ABSTRACT

In 1913 Britain stood at the centre of the international economy, the world's greatest trading nation providing, through the City of London, sophisticated financial and commercial services which underpinned the structure of world trade. The current account of the balance of payments was heavily in surplus and the exchange stability of the pound sterling unquestioned. The economy, moreover, was currently experiencing a phase of cyclical expansion, capped by an impressive export boom. In short, Britain's economic position on the eve of the First World War appeared to be one of great strength. Yet it is salutary to remember that well before the turn of the century many of those doubts and uncertainties with which a later British public was to become so familiar were already present among the business and investing classes of late Victorian society. The rise of tariff protection in overseas markets after 1870 and the increasing encroachments of foreign sources of supply, both for agricultural and manufactured products, in the domestic market itself, had conspired to undermine the confident optimism of the mid-Victorian era when the supremacy of British industry had gone unchallenged and the future of domestic agriculture seemed assured.1 The period between 1873 and 1896 was one of falling prices and profits, the years of the ‘Great Depression’ in agriculture, trade and industry when, increasingly, the dogma of free trade began to be questioned and the security of Britain's international economic position reassessed.

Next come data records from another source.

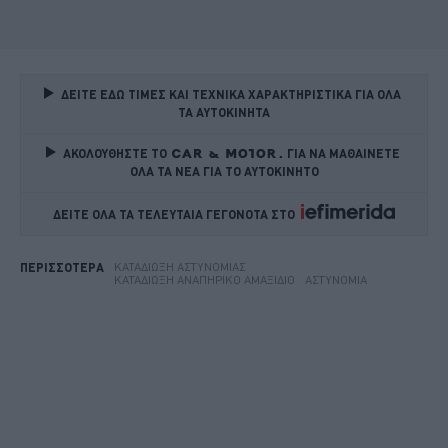
ΔΕΙΤΕ ΕΔΩ ΤΙΜΕΣ ΚΑΙ ΤΕΧΝΙΚΑ ΧΑΡΑΚΤΗΡΙΣΤΙΚΑ ΓΙΑ ΟΛΑ 
ΤΑ ΑΥΤΟΚΙΝΗΤΑ
ΑΚΟΛΟΥΘΗΣΤΕ ΤΟ
ΓΙΑ ΝΑ ΜΑΘΑΙΝΕΤΕ 
ΟΛΑ ΤΑ ΝΕΑ ΓΙΑ ΤΟ ΑΥΤΟΚΙΝΗΤΟ
ΔΕΙΤΕ ΟΛΑ ΤΑ ΤΕΛΕΥΤΑΙΑ ΓΕΓΟΝΟΤΑ ΣΤΟ    
ΚΑΤΑΔΊΩΞΗ ΑΣΤΥΝΟΜΊΑΣ
ΠΕΡΙΣΣΟΤΕΡΑ
ΚΑΤΑΔΊΩΞΗ ΑΝΑΠΗΡΙΚΌ ΑΜΑΞΊΔΙΟ
ΑΣΤΥΝΟΜΊΑ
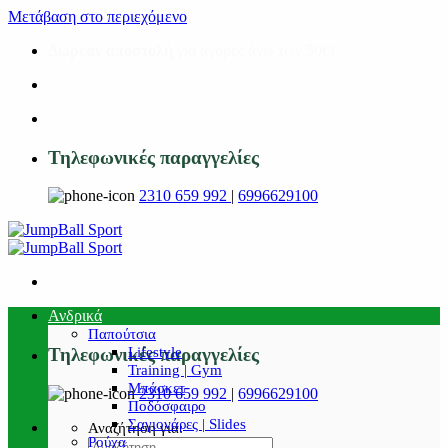
Μετάβαση στο περιεχόμενο
Δωρεάν αποστολή
για αγορές άνω των 50€!
Τηλεφωνικές παραγγελίες
2310 659 992
|
6996629100
Ανδρικά
Παπούτσια
Lifestyle
Τηλεφωνικές παραγγελίες
Training | Gym
Μπάσκετ
2310 659 992
|
6996629100
Ποδόσφαιρο
Σαγιονάρες | Slides
Αναζήτηση για:
Ρούχα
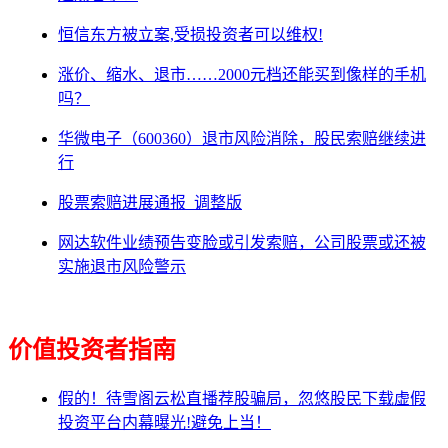
恒信东方被立案,受损投资者可以维权!
涨价、缩水、退市……2000元档还能买到像样的手机
吗？
华微电子（600360）退市风险消除，股民索赔继续进
行
股票索赔进展通报_调整版
网达软件业绩预告变脸或引发索赔，公司股票或还被
实施退市风险警示
价值投资者指南
假的！待雪阁云松直播荐股骗局，忽悠股民下载虚假
投资平台内幕曝光!避免上当！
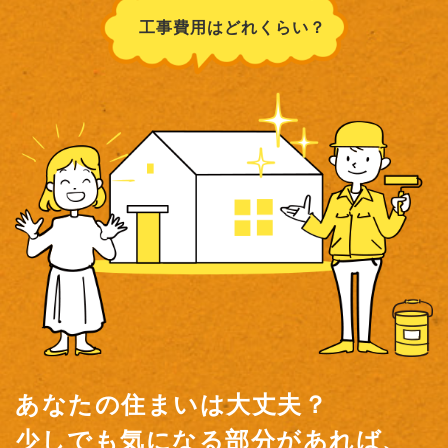
工事費用はどれくらい？
あなたの住まいは大丈夫？
少しでも気になる部分があれば、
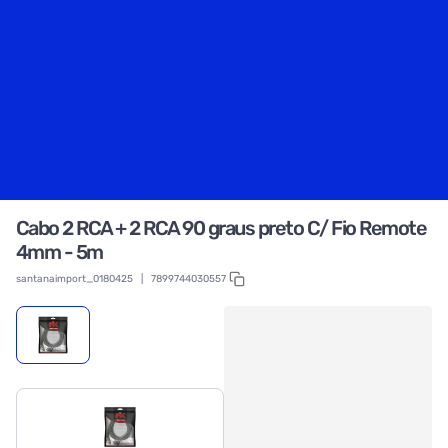
Cabo 2 RCA + 2 RCA 90 graus preto C/ Fio Remote
4mm - 5m
santanaimport_0180425
|
7899744030557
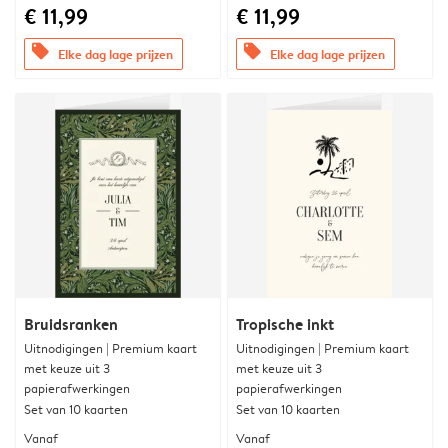
€ 11,99
€ 11,99
offers
offers
Elke dag lage prijzen
Elke dag lage prijzen
Bruidsranken
Tropische inkt
Uitnodigingen | Premium kaart
Uitnodigingen | Premium kaart
met keuze uit 3
met keuze uit 3
papierafwerkingen
papierafwerkingen
Set van 10 kaarten
Set van 10 kaarten
Vanaf
Vanaf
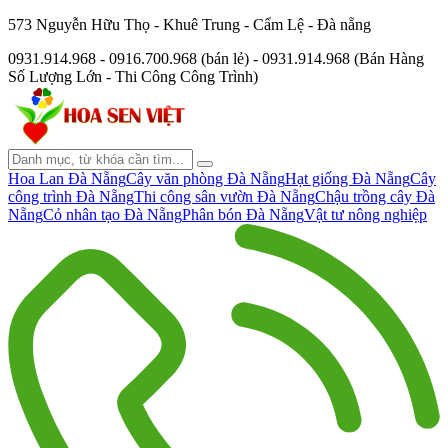
573 Nguyễn Hữu Thọ - Khuê Trung - Cẩm Lệ - Đà nẵng
0931.914.968 - 0916.700.968 (bán lẻ) - 0931.914.968 (Bán Hàng
Số Lượng Lớn - Thi Công Công Trình)
Hoa Lan Đà Nẵng
Cây văn phòng Đà Nẵng
Hạt giống Đà Nẵng
Cây
công trình Đà Nẵng
Thi công sân vườn Đà Nẵng
Chậu trồng cây Đà
Nẵng
Cỏ nhân tạo Đà Nẵng
Phân bón Đà Nẵng
Vật tư nông nghiệp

The ‘Fair Trade’ movement of the early 1880s and the ‘Made in Germany’ campaign of the following decade were among the early manifestations of a developing xenophobia in British society,2 a defensive and nationalistic reaction to the challenge of foreign economic rivalry which reached its zenith in political terms in the early years of the twentieth century in the movement for closer commercial integration of the empire in order to isolate Britain from an increasingly hostile world.